Comment
sortir de la nasse dans laquelle les pays européens sont
entrés ? La question agite les dirigeants, en pure perte. Nicolas
Sarkozy vient d’ajouter un épisode à une histoire qui en
comporte déjà beaucoup.
Pour
l’aile libérale convaincue, la cause est entendue, un programme
de réformes structurelles permettra à l’Europe de
dégager des marges de compétitivité et
d’améliorer ses résultats à l’exportation
hors de la zone euro. Pour le président français et les plus
pressés, l’idée est de baisser la valeur de l’euro,
afin d’aboutir au même hypothétique résultat.
Maintenant
la perspective sans nuance d’un apurement de la dette publique en
continuant d’ignorer la crise du système bancaire privé,
Nicolas Sarkozy évoque le choix entre la déflation et la
croissance, pour privilégier la seconde, en évoquant un spectre
jusqu’ici tabou.
Si
l’on comprend bien les stratégies de relance proposées,
il s’agit dans les deux cas de renouer avec la croissance grâce
au développement des exportations dans un contexte peu propice car
marqué par le resserrement des échanges internationaux.
Eurostat vient par ailleurs d’annoncer un excédent du commerce
extérieur de la zone euro de 2,8 milliards d’euros en
février, après un déficit de 7,9 milliards en janvier,
mais cela va changer quoi ?

### À COMPLÉTER
1. Indiquez si chacune des affirmations suivantes est conforme au texte sur la crise européenne, puis citez les mots du texte qui tranchent. (a) Eurostat a annoncé un déficit du commerce extérieur de la zone euro en février. (b) Pour l'aile libérale, des réformes structurelles permettront à l'Europe de dégager des marges de compétitivité. (c) Nicolas Sarkozy privilégie la déflation plutôt que la croissance.
2. D'après le texte sur la crise européenne, quel était le montant du déficit du commerce extérieur de la zone euro en janvier ?
3. Poursuivez le texte sur la crise européenne à partir de sa dernière phrase.

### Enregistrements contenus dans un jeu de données
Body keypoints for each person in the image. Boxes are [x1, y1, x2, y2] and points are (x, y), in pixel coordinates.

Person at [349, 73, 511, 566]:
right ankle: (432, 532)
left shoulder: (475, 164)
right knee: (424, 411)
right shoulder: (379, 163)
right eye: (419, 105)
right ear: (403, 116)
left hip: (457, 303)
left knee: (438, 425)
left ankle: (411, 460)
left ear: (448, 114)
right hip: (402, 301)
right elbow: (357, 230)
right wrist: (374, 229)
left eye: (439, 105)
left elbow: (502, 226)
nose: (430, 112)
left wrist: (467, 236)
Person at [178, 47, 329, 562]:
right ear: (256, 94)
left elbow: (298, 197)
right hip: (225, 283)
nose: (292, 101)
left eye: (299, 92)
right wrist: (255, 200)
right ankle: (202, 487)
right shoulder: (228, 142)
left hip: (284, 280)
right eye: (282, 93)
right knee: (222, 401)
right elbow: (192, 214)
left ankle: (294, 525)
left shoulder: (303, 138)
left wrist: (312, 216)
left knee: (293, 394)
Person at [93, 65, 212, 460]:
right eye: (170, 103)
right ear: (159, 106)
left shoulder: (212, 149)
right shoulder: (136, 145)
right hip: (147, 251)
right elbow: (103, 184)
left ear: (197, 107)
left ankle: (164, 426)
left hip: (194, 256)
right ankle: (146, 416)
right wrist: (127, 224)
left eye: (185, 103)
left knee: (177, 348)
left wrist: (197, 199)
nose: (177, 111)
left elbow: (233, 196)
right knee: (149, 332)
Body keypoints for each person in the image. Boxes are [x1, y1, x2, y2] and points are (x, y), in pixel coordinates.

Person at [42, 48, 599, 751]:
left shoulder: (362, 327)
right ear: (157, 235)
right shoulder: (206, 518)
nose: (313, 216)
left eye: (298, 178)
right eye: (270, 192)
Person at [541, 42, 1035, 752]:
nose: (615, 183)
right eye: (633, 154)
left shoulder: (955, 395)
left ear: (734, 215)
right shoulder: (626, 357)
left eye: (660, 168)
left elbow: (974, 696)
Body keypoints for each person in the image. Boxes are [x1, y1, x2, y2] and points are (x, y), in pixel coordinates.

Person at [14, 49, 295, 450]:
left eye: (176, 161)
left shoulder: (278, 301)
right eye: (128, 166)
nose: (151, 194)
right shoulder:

### RÉPONSES PAR TÂCHE
1.
(a) Non : « un excédent du commerce extérieur de la zone euro de 2,8 milliards d’euros en février ».
(b) Oui : « un programme de réformes structurelles permettra à l’Europe de dégager des marges de compétitivité ».
(c) Non : « Nicolas Sarkozy évoque le choix entre la déflation et la croissance, pour privilégier la seconde ».

2. 7,9 milliards d'euros.

3.
L’élection
éventuelle de François Hollande, suivie des changements
politiques qui pourraient intervenir en Allemagne à la suite des
élections législatives de 2013, fondent les espoirs de ceux qui
attendent une évolution stratégique plus crédible. Les
intentions du candidat n’ayant pas été clairement
exprimées, un recul tactique ayant été même
enregistré à propos de la renégociation du traité
de discipline budgétaire – auquel il s’agit
d’ajouter un volet croissance – qu’en reste-t-il ? Une
phrase sibylline dans Le Monde de décembre dernier, selon laquelle il
faudrait « changer la pratique de l’intervention de la BCE
».
A
l’appui de la relance, différentes hypothèses ont
été évoquées, reposant sur la mobilisation ou la
réaffectation de capacités financières
européennes existantes, de la Commission ou de la Banque
européenne d’investissement (BEI). Du côté des
sociaux-démocrates allemands, la définition d’une
politique alternative est encore moins précise et achevée.
La
triste vérité est que toutes ces propositions ont en commun de
ne pas remettre en cause la stratégie défaillante qui
sévit, juste de l’infléchir. Et que le débat
d’orientation plus ou moins feutré qui se poursuit, et va se
continuer plus ouvertement, va être confronté à la
montée du nouvel épisode de la crise européenne, dont
l’Espagne est le catalyseur. En particulier parce qu’elle va
mettre en évidence que c’est une crise bancaire – donc de
la dette privée – qui en l’espèce en est le
principal moteur.
L’Espagne
fait aujourd’hui ce que les dirigeants européens, au pouvoir ou
en passe d’y accéder, se refusent à effectuer : elle
infirme pratiquement la stratégie actuelle. En premier lieu en raison
de sa crise bancaire, en second parce qu’elle effraye les
marchés plus par la destruction de son économie qui est en
train d’être opérée et la récession dans
laquelle elle est entrée que par l’ampleur de son déficit
public. Car si une chose est établie à leurs yeux, c’est
que le plan de réduction de la dette publique n’a aucune
crédibilité.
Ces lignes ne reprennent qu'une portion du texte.